Did you know that the first fermented food dating as far back as 10,000 BCE is dairy? And it was actually a result of a spontaneous process due to the subtropical climate that the milk of camels, goats, sheep and cattles were left in.
The process of fermentation is a vital part of food history, back when there were still no refrigerators or freezers. Even today, fermented food remains an undying trend. These fermented products just might be the business venture you’re looking for, especially since they’re easy to make at home, too.
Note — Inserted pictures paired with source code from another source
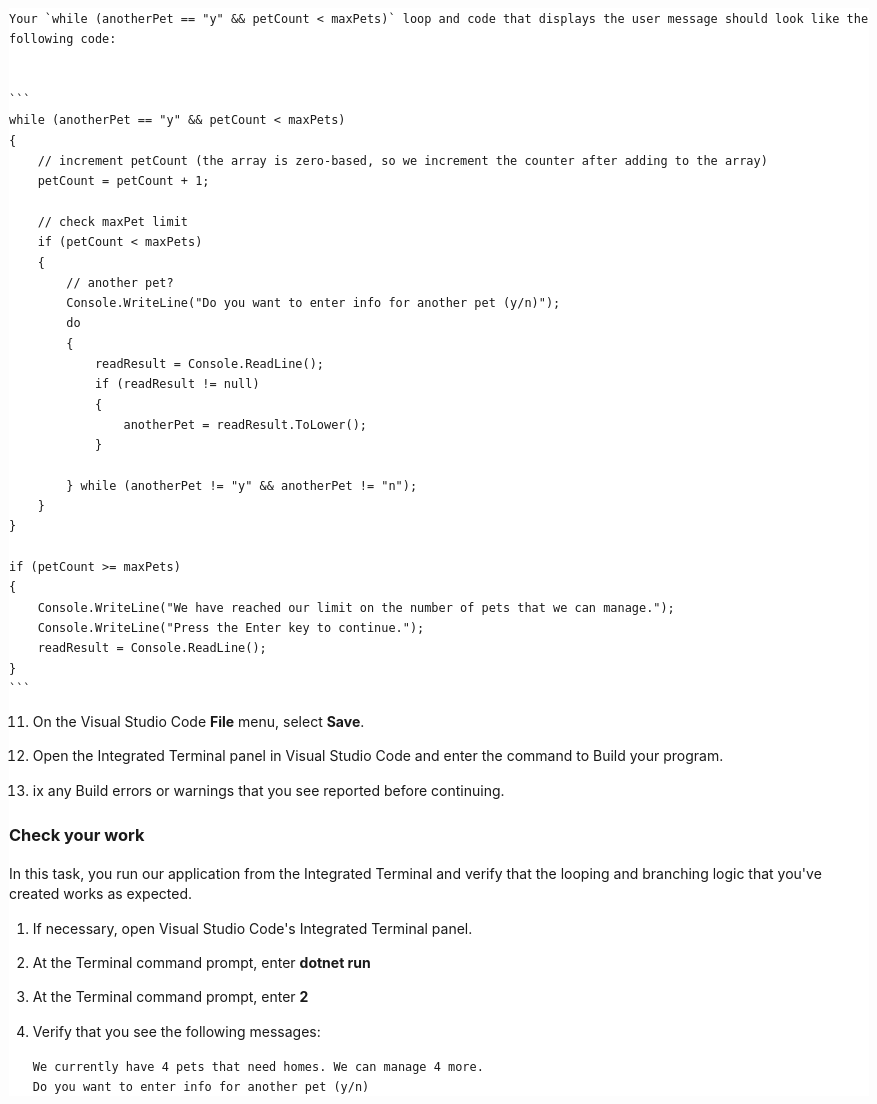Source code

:     Your `while (anotherPet == "y" && petCount < maxPets)` loop and code that displays the user message should look like the following code:


    ```
    while (anotherPet == "y" && petCount < maxPets)
    {
        // increment petCount (the array is zero-based, so we increment the counter after adding to the array)
        petCount = petCount + 1;

        // check maxPet limit
        if (petCount < maxPets)
        {
            // another pet?
            Console.WriteLine("Do you want to enter info for another pet (y/n)");
            do
            {
                readResult = Console.ReadLine();
                if (readResult != null)
                {
                    anotherPet = readResult.ToLower();
                }

            } while (anotherPet != "y" && anotherPet != "n");
        }
    }

    if (petCount >= maxPets)
    {
        Console.WriteLine("We have reached our limit on the number of pets that we can manage.");
        Console.WriteLine("Press the Enter key to continue.");
        readResult = Console.ReadLine();
    }
    ```

11. On the Visual Studio Code **File** menu, select **Save**.

12. Open the Integrated Terminal panel in Visual Studio Code and enter the command to Build your program.

13. ix any Build errors or warnings that you see reported before continuing.

### Check your work

In this task, you run our application from the Integrated Terminal and verify that the looping and branching logic that you've created works as expected.

1. If necessary, open Visual Studio Code's Integrated Terminal panel.

2. At the Terminal command prompt, enter **dotnet run**

3. At the Terminal command prompt, enter **2**

4. Verify that you see the following messages:


    ```
    We currently have 4 pets that need homes. We can manage 4 more.
    Do you want to enter info for another pet (y/n)
    ```
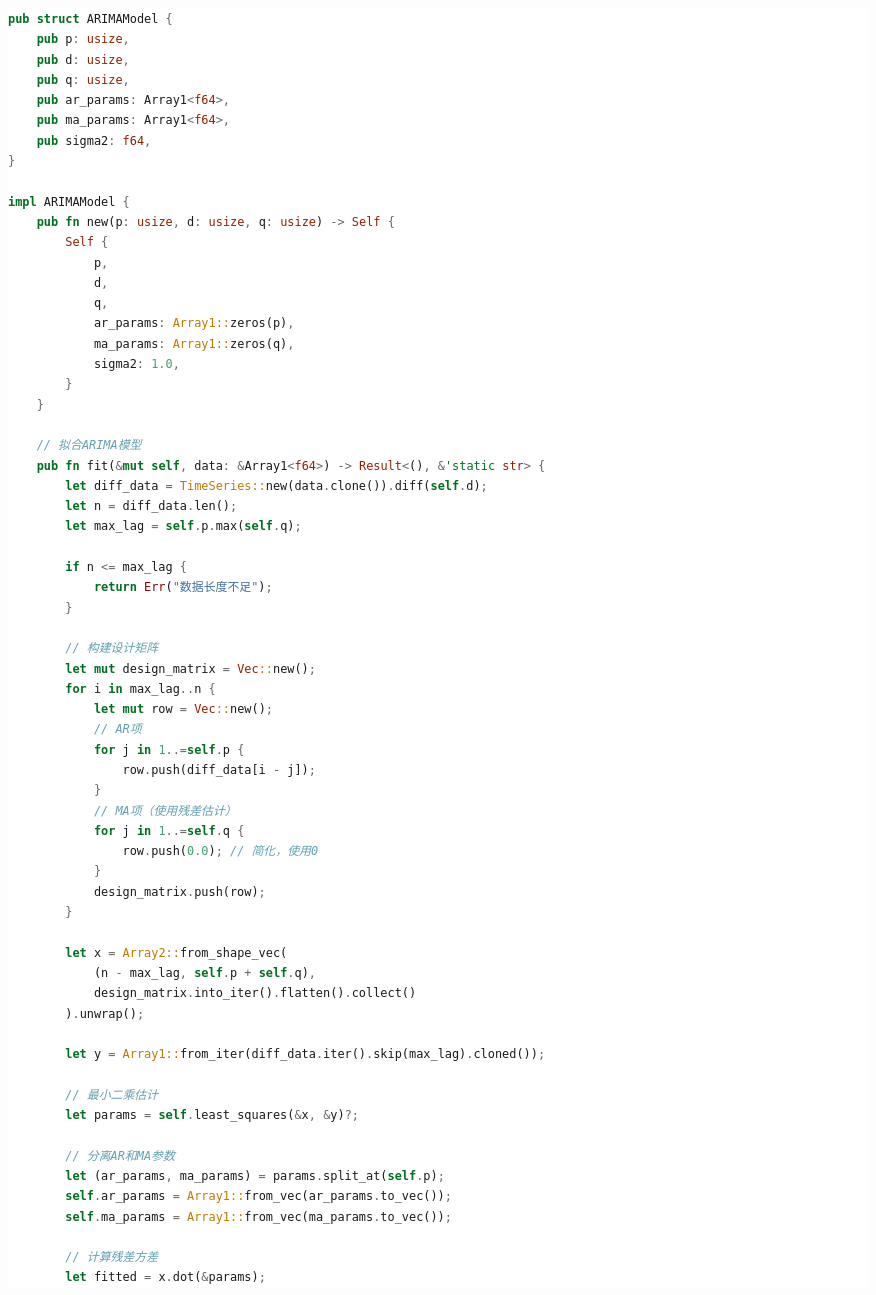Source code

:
 ```rust
pub struct ARIMAModel {
    pub p: usize,
    pub d: usize,
    pub q: usize,
    pub ar_params: Array1<f64>,
    pub ma_params: Array1<f64>,
    pub sigma2: f64,
}

impl ARIMAModel {
    pub fn new(p: usize, d: usize, q: usize) -> Self {
        Self {
            p,
            d,
            q,
            ar_params: Array1::zeros(p),
            ma_params: Array1::zeros(q),
            sigma2: 1.0,
        }
    }

    // 拟合ARIMA模型
    pub fn fit(&mut self, data: &Array1<f64>) -> Result<(), &'static str> {
        let diff_data = TimeSeries::new(data.clone()).diff(self.d);
        let n = diff_data.len();
        let max_lag = self.p.max(self.q);

        if n <= max_lag {
            return Err("数据长度不足");
        }

        // 构建设计矩阵
        let mut design_matrix = Vec::new();
        for i in max_lag..n {
            let mut row = Vec::new();
            // AR项
            for j in 1..=self.p {
                row.push(diff_data[i - j]);
            }
            // MA项（使用残差估计）
            for j in 1..=self.q {
                row.push(0.0); // 简化，使用0
            }
            design_matrix.push(row);
        }

        let x = Array2::from_shape_vec(
            (n - max_lag, self.p + self.q),
            design_matrix.into_iter().flatten().collect()
        ).unwrap();

        let y = Array1::from_iter(diff_data.iter().skip(max_lag).cloned());

        // 最小二乘估计
        let params = self.least_squares(&x, &y)?;

        // 分离AR和MA参数
        let (ar_params, ma_params) = params.split_at(self.p);
        self.ar_params = Array1::from_vec(ar_params.to_vec());
        self.ma_params = Array1::from_vec(ma_params.to_vec());

        // 计算残差方差
        let fitted = x.dot(&params);
```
This traditional staple from Korea has made its way into Filipino restaurants and homes for many years now. Consisting of pickled vegetables such as cabbage and Korean radish, kimchi’s unique lacto-fermentation process gives it its distinct sourness that may help boost the immune system. The spicy and tangy flavor profile of kimchi has earned it a spot not just as a side dish but also as part of main courses.
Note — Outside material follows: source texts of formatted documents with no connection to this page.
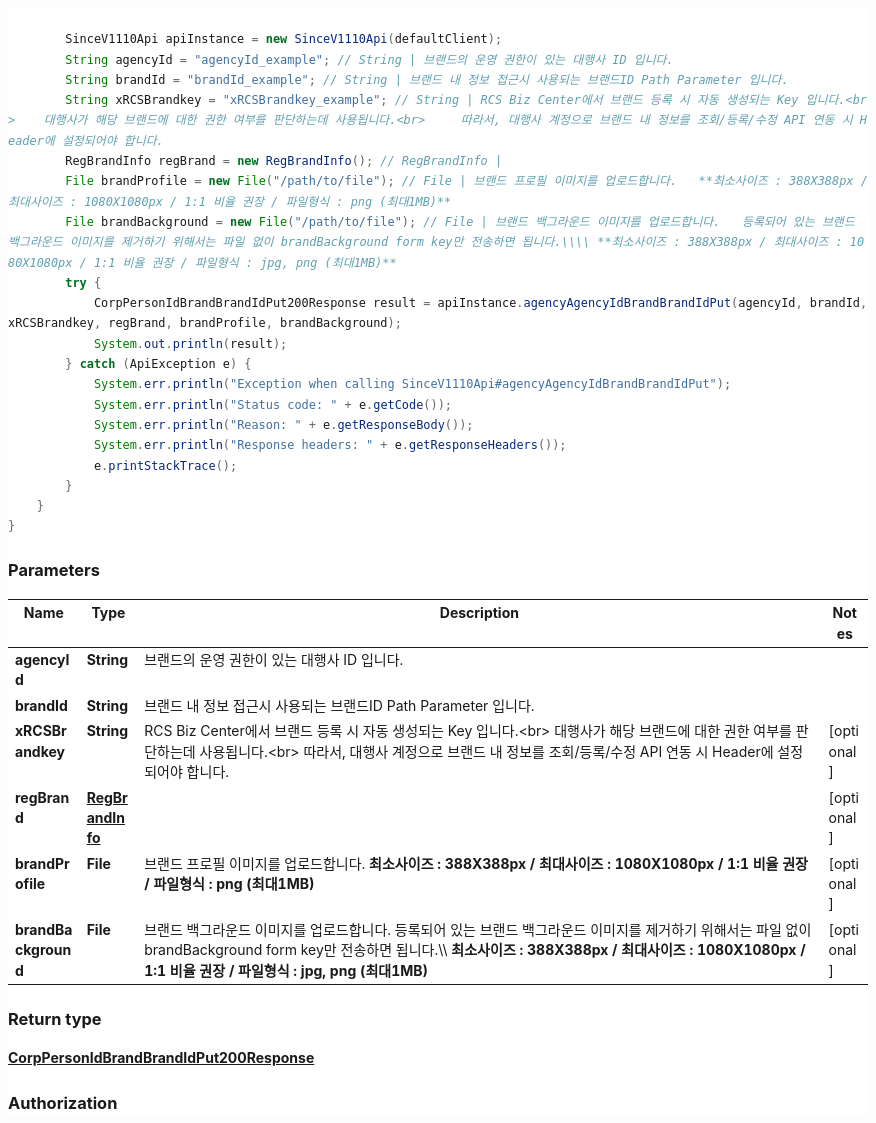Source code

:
 ```java

        SinceV1110Api apiInstance = new SinceV1110Api(defaultClient);
        String agencyId = "agencyId_example"; // String | 브랜드의 운영 권한이 있는 대행사 ID 입니다.
        String brandId = "brandId_example"; // String | 브랜드 내 정보 접근시 사용되는 브랜드ID Path Parameter 입니다. 
        String xRCSBrandkey = "xRCSBrandkey_example"; // String | RCS Biz Center에서 브랜드 등록 시 자동 생성되는 Key 입니다.<br>    대행사가 해당 브랜드에 대한 권한 여부를 판단하는데 사용됩니다.<br>     따라서, 대행사 계정으로 브랜드 내 정보를 조회/등록/수정 API 연동 시 Header에 설정되어야 합니다. 
        RegBrandInfo regBrand = new RegBrandInfo(); // RegBrandInfo | 
        File brandProfile = new File("/path/to/file"); // File | 브랜드 프로필 이미지를 업로드합니다.   **최소사이즈 : 388X388px / 최대사이즈 : 1080X1080px / 1:1 비율 권장 / 파일형식 : png (최대1MB)** 
        File brandBackground = new File("/path/to/file"); // File | 브랜드 백그라운드 이미지를 업로드합니다.   등록되어 있는 브랜드 백그라운드 이미지를 제거하기 위해서는 파일 없이 brandBackground form key만 전송하면 됩니다.\\\\ **최소사이즈 : 388X388px / 최대사이즈 : 1080X1080px / 1:1 비율 권장 / 파일형식 : jpg, png (최대1MB)** 
        try {
            CorpPersonIdBrandBrandIdPut200Response result = apiInstance.agencyAgencyIdBrandBrandIdPut(agencyId, brandId, xRCSBrandkey, regBrand, brandProfile, brandBackground);
            System.out.println(result);
        } catch (ApiException e) {
            System.err.println("Exception when calling SinceV1110Api#agencyAgencyIdBrandBrandIdPut");
            System.err.println("Status code: " + e.getCode());
            System.err.println("Reason: " + e.getResponseBody());
            System.err.println("Response headers: " + e.getResponseHeaders());
            e.printStackTrace();
        }
    }
}
```

### Parameters


| Name | Type | Description  | Notes |
|------------- | ------------- | ------------- | -------------|
| **agencyId** | **String**| 브랜드의 운영 권한이 있는 대행사 ID 입니다. | |
| **brandId** | **String**| 브랜드 내 정보 접근시 사용되는 브랜드ID Path Parameter 입니다.  | |
| **xRCSBrandkey** | **String**| RCS Biz Center에서 브랜드 등록 시 자동 생성되는 Key 입니다.&lt;br&gt;    대행사가 해당 브랜드에 대한 권한 여부를 판단하는데 사용됩니다.&lt;br&gt;     따라서, 대행사 계정으로 브랜드 내 정보를 조회/등록/수정 API 연동 시 Header에 설정되어야 합니다.  | [optional] |
| **regBrand** | [**RegBrandInfo**](RegBrandInfo.md)|  | [optional] |
| **brandProfile** | **File**| 브랜드 프로필 이미지를 업로드합니다.   **최소사이즈 : 388X388px / 최대사이즈 : 1080X1080px / 1:1 비율 권장 / 파일형식 : png (최대1MB)**  | [optional] |
| **brandBackground** | **File**| 브랜드 백그라운드 이미지를 업로드합니다.   등록되어 있는 브랜드 백그라운드 이미지를 제거하기 위해서는 파일 없이 brandBackground form key만 전송하면 됩니다.\\\\ **최소사이즈 : 388X388px / 최대사이즈 : 1080X1080px / 1:1 비율 권장 / 파일형식 : jpg, png (최대1MB)**  | [optional] |

### Return type

[**CorpPersonIdBrandBrandIdPut200Response**](CorpPersonIdBrandBrandIdPut200Response.md)

### Authorization
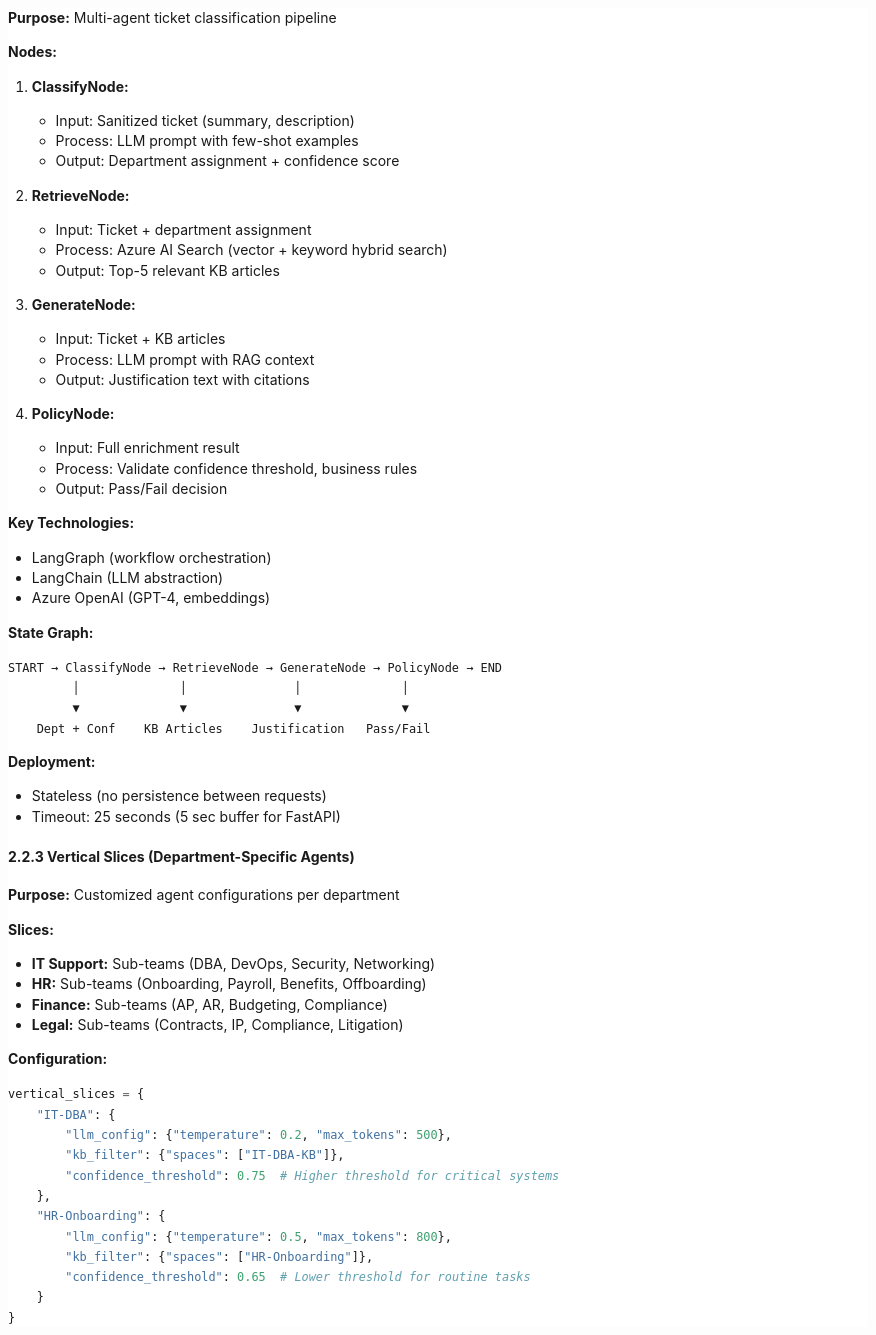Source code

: **Purpose:** Multi-agent ticket classification pipeline

**Nodes:**

1. **ClassifyNode:**
   - Input: Sanitized ticket (summary, description)
   - Process: LLM prompt with few-shot examples
   - Output: Department assignment + confidence score

2. **RetrieveNode:**
   - Input: Ticket + department assignment
   - Process: Azure AI Search (vector + keyword hybrid search)
   - Output: Top-5 relevant KB articles

3. **GenerateNode:**
   - Input: Ticket + KB articles
   - Process: LLM prompt with RAG context
   - Output: Justification text with citations

4. **PolicyNode:**
   - Input: Full enrichment result
   - Process: Validate confidence threshold, business rules
   - Output: Pass/Fail decision

**Key Technologies:**
- LangGraph (workflow orchestration)
- LangChain (LLM abstraction)
- Azure OpenAI (GPT-4, embeddings)

**State Graph:**
```
START → ClassifyNode → RetrieveNode → GenerateNode → PolicyNode → END
         │              │               │              │
         ▼              ▼               ▼              ▼
    Dept + Conf    KB Articles    Justification   Pass/Fail
```

**Deployment:**
- Stateless (no persistence between requests)
- Timeout: 25 seconds (5 sec buffer for FastAPI)

#### 2.2.3 Vertical Slices (Department-Specific Agents)

**Purpose:** Customized agent configurations per department

**Slices:**
- **IT Support:** Sub-teams (DBA, DevOps, Security, Networking)
- **HR:** Sub-teams (Onboarding, Payroll, Benefits, Offboarding)
- **Finance:** Sub-teams (AP, AR, Budgeting, Compliance)
- **Legal:** Sub-teams (Contracts, IP, Compliance, Litigation)

**Configuration:**
```python
vertical_slices = {
    "IT-DBA": {
        "llm_config": {"temperature": 0.2, "max_tokens": 500},
        "kb_filter": {"spaces": ["IT-DBA-KB"]},
        "confidence_threshold": 0.75  # Higher threshold for critical systems
    },
    "HR-Onboarding": {
        "llm_config": {"temperature": 0.5, "max_tokens": 800},
        "kb_filter": {"spaces": ["HR-Onboarding"]},
        "confidence_threshold": 0.65  # Lower threshold for routine tasks
    }
}
```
Have you ever heard of fermented tea? Kombucha is made from the symbiotic culture of bacteria and yeast, which consumes the sugar in the tea and leaves it fizzy and slightly sour. This low-calorie beverage is home-brewed in nature—you only need tea and water, plus sugar and fruits if you want to add flavor. In two weeks’ time, you’ll have a fresh batch of kombucha you can store in bottles.
Greek yogurt is different from other types of yogurt because it goes through a critical straining process that eliminates whey, the liquid that contains lactose ( a natural sugar found in milk). To make Greek yogurt, you need plain yogurt as a starter culture. The key step is to strain the milk and yogurt mixture to make it Greek style.
Don’t worry, your fermented egg won’t outlive you—it doesn’t take that long to make it. For several weeks or months, your regular egg is soaked in salt, ash, quicklime and rice hulls to make these millennium eggs. This process will make the yolk creamy and cheese-like in texture while the whites transform into a dark-colored jelly. Century eggs are a perfect pair to congee or rice porridge—an addition that is definitely unique and flavorful.